Start of INPUT DATA

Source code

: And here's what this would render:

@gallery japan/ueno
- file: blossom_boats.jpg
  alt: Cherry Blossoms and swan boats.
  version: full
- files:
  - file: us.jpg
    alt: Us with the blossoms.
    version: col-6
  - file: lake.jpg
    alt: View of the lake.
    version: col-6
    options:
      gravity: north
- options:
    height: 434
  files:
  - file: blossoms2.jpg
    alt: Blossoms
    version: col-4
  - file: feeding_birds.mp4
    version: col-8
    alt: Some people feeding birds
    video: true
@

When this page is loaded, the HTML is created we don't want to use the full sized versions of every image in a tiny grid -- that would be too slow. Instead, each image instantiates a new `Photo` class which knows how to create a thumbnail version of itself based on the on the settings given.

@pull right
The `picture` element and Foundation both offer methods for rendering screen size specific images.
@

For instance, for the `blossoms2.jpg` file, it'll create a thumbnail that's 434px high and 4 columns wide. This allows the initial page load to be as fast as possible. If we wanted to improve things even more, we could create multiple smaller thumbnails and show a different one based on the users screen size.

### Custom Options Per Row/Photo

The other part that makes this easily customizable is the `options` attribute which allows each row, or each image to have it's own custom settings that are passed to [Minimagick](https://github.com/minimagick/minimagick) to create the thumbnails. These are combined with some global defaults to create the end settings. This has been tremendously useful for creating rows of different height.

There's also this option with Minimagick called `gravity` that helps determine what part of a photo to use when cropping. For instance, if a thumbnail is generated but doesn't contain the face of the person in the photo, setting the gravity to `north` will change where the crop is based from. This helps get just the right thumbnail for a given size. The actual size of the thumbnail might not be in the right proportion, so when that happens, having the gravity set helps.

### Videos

End of INPUT DATA

**TO-DO ITEM**
Each line of the material that has "given" in it should be counted; reply with that number alone.

**ANSWER AREA**
2